ReadPaper Blog
M3Eval: Multi-Modal Memory Evaluation through Cognitively-Grounded Video Tasks
M3Eval introduces a benchmark for evaluating memory in multi-modal models on long-form video tasks, addressing the gap between larger context windows and genuine retention, retrieval, and organization of information. The paper adapts controlled paradigms from cognitive psychology into video question-answering tasks that isolate memory mechanisms such as divided attention, interference, temporal organization, and symbolic abstraction. Its experiments across representative open-source and proprietary multi-modal models show that current systems often remember video content in brittle, entangled, and non-human-like ways.

▸ EXTRACTED MATERIAL
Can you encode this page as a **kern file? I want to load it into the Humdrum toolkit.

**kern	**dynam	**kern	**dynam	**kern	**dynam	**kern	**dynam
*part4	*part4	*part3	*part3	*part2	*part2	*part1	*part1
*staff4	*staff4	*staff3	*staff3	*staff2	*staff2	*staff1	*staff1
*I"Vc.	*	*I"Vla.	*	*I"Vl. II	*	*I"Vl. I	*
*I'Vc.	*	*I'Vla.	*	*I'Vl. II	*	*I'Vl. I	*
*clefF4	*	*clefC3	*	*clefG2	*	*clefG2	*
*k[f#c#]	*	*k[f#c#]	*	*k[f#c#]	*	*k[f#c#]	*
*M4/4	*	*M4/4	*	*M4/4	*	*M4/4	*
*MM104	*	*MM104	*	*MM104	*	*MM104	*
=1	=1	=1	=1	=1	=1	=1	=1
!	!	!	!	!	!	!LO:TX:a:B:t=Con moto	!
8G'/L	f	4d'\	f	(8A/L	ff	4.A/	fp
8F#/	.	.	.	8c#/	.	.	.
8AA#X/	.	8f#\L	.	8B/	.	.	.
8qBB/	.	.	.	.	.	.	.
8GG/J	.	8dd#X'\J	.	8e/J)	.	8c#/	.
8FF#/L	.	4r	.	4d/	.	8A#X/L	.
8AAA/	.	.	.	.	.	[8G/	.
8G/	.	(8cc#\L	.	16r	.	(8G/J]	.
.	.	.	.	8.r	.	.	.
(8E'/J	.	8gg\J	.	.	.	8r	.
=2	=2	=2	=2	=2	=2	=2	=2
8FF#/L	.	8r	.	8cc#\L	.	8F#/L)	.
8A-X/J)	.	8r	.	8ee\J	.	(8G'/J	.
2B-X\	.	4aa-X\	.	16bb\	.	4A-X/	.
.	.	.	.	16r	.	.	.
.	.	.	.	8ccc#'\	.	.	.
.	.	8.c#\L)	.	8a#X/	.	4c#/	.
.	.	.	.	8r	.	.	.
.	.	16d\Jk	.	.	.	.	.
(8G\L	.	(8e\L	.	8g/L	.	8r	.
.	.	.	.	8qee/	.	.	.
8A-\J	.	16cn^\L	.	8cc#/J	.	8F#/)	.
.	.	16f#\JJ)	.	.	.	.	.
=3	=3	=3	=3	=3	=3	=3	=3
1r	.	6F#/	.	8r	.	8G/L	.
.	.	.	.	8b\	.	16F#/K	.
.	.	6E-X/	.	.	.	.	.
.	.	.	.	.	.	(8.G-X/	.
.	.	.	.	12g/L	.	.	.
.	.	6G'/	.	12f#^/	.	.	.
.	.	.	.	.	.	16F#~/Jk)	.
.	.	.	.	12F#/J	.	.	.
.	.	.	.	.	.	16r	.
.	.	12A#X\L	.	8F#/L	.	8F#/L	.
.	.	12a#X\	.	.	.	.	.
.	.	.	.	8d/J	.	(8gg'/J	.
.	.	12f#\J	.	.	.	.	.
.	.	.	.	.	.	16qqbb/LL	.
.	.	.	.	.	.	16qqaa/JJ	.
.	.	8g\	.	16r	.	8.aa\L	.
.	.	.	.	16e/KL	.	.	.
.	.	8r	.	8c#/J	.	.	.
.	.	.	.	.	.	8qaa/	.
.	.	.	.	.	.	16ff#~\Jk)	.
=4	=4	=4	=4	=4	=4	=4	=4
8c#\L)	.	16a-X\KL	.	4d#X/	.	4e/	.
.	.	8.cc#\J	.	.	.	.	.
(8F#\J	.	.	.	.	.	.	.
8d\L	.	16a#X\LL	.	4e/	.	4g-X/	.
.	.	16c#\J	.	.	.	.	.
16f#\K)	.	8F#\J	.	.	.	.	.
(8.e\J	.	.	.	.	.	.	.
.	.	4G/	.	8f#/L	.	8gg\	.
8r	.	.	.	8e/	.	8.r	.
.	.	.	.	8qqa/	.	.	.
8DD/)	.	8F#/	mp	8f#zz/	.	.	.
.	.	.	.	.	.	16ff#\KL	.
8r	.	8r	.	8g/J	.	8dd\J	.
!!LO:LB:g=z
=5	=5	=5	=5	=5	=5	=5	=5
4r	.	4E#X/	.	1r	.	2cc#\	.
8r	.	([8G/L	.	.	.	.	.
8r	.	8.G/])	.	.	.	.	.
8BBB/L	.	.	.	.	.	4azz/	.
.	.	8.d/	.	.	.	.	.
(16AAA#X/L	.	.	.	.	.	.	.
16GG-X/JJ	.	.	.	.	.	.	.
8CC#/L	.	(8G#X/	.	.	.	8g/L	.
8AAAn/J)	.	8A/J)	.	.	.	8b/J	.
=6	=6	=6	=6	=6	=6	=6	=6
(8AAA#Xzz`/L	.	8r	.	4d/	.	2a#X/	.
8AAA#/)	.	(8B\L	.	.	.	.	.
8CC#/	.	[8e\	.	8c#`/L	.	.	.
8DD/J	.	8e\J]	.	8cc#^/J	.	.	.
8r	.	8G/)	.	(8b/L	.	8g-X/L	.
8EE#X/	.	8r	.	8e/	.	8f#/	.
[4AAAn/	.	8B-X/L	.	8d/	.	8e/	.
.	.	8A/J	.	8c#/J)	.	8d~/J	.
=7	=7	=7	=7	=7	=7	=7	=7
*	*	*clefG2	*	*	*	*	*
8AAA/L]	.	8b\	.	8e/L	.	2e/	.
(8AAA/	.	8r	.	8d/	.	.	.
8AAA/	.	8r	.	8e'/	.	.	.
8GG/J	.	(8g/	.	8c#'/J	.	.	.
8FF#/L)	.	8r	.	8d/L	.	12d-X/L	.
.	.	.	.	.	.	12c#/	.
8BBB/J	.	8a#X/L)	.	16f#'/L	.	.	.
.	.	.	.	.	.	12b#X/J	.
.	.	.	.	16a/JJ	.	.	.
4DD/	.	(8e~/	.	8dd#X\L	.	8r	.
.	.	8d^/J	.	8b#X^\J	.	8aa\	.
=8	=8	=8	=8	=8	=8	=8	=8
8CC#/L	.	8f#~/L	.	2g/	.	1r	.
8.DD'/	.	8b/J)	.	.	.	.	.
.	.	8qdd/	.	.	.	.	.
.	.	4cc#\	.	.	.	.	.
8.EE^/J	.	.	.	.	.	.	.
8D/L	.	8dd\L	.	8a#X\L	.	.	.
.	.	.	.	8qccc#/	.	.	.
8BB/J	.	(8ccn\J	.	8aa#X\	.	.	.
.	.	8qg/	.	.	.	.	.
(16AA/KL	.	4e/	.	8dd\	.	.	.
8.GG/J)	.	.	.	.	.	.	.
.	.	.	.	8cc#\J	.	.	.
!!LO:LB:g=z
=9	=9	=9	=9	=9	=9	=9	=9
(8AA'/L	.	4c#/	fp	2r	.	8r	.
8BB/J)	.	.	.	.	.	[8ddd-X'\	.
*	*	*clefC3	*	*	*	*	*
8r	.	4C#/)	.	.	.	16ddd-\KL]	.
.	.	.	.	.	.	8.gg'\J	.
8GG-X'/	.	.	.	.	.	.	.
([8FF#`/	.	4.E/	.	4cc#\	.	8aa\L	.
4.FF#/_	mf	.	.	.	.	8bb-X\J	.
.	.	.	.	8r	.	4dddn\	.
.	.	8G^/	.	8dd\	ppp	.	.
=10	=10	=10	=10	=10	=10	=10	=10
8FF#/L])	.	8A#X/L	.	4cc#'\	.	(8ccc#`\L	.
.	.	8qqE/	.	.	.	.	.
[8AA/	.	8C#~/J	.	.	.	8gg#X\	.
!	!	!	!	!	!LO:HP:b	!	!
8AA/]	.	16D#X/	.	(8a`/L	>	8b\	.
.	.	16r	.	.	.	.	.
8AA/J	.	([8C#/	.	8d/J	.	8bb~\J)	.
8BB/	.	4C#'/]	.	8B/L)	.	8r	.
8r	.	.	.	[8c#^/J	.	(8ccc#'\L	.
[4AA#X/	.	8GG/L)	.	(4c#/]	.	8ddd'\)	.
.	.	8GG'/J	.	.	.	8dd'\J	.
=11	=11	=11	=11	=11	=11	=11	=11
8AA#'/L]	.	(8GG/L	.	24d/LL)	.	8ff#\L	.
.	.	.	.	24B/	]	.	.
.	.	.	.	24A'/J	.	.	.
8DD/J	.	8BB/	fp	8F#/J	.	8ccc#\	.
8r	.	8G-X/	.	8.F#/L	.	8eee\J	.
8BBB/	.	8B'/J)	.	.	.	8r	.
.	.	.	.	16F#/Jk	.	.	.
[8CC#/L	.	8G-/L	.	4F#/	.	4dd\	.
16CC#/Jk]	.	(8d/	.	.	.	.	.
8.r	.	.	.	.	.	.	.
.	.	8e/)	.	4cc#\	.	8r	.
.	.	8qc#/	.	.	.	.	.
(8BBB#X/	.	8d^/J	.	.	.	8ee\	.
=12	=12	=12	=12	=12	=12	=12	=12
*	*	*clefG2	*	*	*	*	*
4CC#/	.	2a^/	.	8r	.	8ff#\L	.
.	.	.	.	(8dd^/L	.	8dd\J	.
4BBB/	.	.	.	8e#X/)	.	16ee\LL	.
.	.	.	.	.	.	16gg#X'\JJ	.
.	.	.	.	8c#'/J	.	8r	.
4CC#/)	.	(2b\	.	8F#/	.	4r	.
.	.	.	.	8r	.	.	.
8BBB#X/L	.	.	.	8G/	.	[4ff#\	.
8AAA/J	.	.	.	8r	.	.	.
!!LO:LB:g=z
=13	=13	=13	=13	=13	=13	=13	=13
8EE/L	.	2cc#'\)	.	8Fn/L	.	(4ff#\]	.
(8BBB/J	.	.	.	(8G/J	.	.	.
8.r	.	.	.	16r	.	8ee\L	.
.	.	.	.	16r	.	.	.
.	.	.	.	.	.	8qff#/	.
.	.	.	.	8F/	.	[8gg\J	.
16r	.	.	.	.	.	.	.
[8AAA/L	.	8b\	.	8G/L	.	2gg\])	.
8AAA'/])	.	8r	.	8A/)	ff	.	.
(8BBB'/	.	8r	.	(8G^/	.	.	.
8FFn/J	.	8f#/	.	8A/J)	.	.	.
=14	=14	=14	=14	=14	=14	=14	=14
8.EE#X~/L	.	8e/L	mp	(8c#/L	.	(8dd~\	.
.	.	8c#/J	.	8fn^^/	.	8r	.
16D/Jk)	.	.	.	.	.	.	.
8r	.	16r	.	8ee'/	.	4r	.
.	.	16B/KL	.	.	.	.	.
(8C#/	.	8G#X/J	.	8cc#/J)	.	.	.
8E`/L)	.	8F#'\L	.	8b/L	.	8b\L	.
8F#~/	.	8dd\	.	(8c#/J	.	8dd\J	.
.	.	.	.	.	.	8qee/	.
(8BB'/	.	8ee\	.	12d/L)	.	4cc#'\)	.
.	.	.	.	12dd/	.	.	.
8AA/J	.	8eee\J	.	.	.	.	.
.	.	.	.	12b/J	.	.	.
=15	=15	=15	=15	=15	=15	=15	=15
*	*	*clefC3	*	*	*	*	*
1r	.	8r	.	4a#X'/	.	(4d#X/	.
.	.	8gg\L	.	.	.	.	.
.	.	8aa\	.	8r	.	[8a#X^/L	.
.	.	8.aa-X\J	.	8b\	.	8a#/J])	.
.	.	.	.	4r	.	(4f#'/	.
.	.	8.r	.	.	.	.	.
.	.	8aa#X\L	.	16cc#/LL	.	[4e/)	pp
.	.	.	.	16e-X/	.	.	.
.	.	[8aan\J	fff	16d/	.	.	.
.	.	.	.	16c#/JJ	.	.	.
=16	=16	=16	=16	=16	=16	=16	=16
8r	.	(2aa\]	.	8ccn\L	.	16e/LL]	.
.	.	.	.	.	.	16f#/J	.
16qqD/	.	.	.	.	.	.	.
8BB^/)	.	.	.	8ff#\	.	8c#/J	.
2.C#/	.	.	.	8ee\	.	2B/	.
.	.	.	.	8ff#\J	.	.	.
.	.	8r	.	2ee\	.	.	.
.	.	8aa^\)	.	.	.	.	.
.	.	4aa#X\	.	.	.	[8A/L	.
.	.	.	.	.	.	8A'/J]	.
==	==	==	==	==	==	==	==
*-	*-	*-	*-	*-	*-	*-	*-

▸ WHAT TO WORK ON
Reproduce the passage of the M3Eval summary above verbatim, from "ReadPaper Blog" to "and non-human-like ways.".

▸ EXERCISE RESULT
ReadPaper Blog
M3Eval: Multi-Modal Memory Evaluation through Cognitively-Grounded Video Tasks
M3Eval introduces a benchmark for evaluating memory in multi-modal models on long-form video tasks, addressing the gap between larger context windows and genuine retention, retrieval, and organization of information. The paper adapts controlled paradigms from cognitive psychology into video question-answering tasks that isolate memory mechanisms such as divided attention, interference, temporal organization, and symbolic abstraction. Its experiments across representative open-source and proprietary multi-modal models show that current systems often remember video content in brittle, entangled, and non-human-like ways.